The 6to4 transition mechanism has some advantages over manual tunnels. IPv4 tunnel endpoints do not have to be advertised: The IPv6 sites can get the address of the endpoints through a name-to-address lookup performed by a Domain Name Server (DNS). The tunnels are stateless, not consuming resources like manual tunnels do. Finally, after the 6to4 relays have been set up, no extra configuration is required to provide 6to4 sites with connectivity to a wide-area IPv6 routing infrastructure, such as the 6bone. They also have some disadvantages:

  • The underlying IPv4 address determines the enterprise 6to4 IPv6 address prefix, so the migration to native IPv6 requires renumbering the network.

  • When hosts within the 6to4 site have multiple addresses (6to4 and native) to select from, they must select their 6to4 address; otherwise, the 6to4 relay cannot dynamically figure out the endpoint of the tunnel.

    Note

    Rule 8 in RFC 3484, "Use longest matching prefix," seems to suggest otherwise.


  • They are limited to static or BGP4+ routing.

IPv6 over MPLS

MPLS is an infrastructure technology deployed by ISPs and large enterprises to implement services such as virtual private networks (VPN), traffic engineering (TE), quality of service (QoS), and fast convergence. ISPs and enterprises that have selected the technology may view the integration of IPv6 services over an MPLS infrastructure as a normal evolution. For those unfamiliar with MPLS terminology, a PE is a provider edge router, and a CE is a customer edge router. A packet enters the MPLS backbone at the ingress PE and is label switched up to the egress PE. This mechanism uses what is known as a label switch path (LSP), set up by control-plane protocols such as Label Distribution Protocol (LDP) or Resource Reservation Protocol (RSVP). Refer to the book MPLS and VPN Architectures, by Ivan Pepelnjak and Jim Guichard, for detailed information on MPLS.

Recorded information.
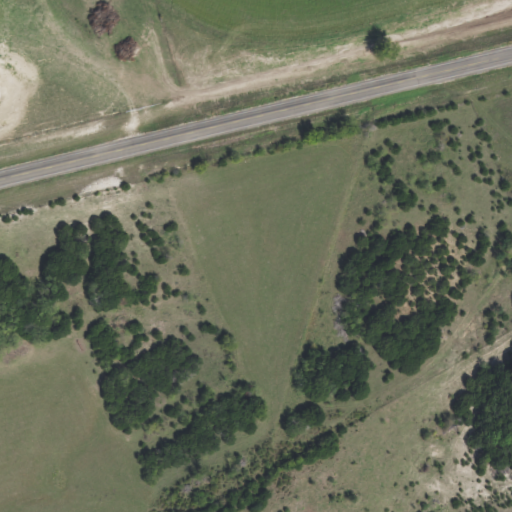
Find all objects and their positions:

Challenges.
(a) Copy the IPv6 transition text from "The 6to4 transition" to "renumbering the network.", substituting "configured tunnels" for every "manual tunnels".
(b) Answer these questions from the IPv6 transition text:
(i) Which kinds of routing are 6to4 tunnels limited to?
(ii) What does CE stand for?
(iii) Which control-plane protocols are given as examples for setting up a label switch path?

Answers provided.
(a)
The 6to4 transition mechanism has some advantages over configured tunnels. IPv4 tunnel endpoints do not have to be advertised: The IPv6 sites can get the address of the endpoints through a name-to-address lookup performed by a Domain Name Server (DNS). The tunnels are stateless, not consuming resources like configured tunnels do. Finally, after the 6to4 relays have been set up, no extra configuration is required to provide 6to4 sites with connectivity to a wide-area IPv6 routing infrastructure, such as the 6bone. They also have some disadvantages:

  • The underlying IPv4 address determines the enterprise 6to4 IPv6 address prefix, so the migration to native IPv6 requires renumbering the network.

(b)
(i) Static or BGP4+ routing.
(ii) A customer edge router.
(iii) Label Distribution Protocol (LDP) and Resource Reservation Protocol (RSVP).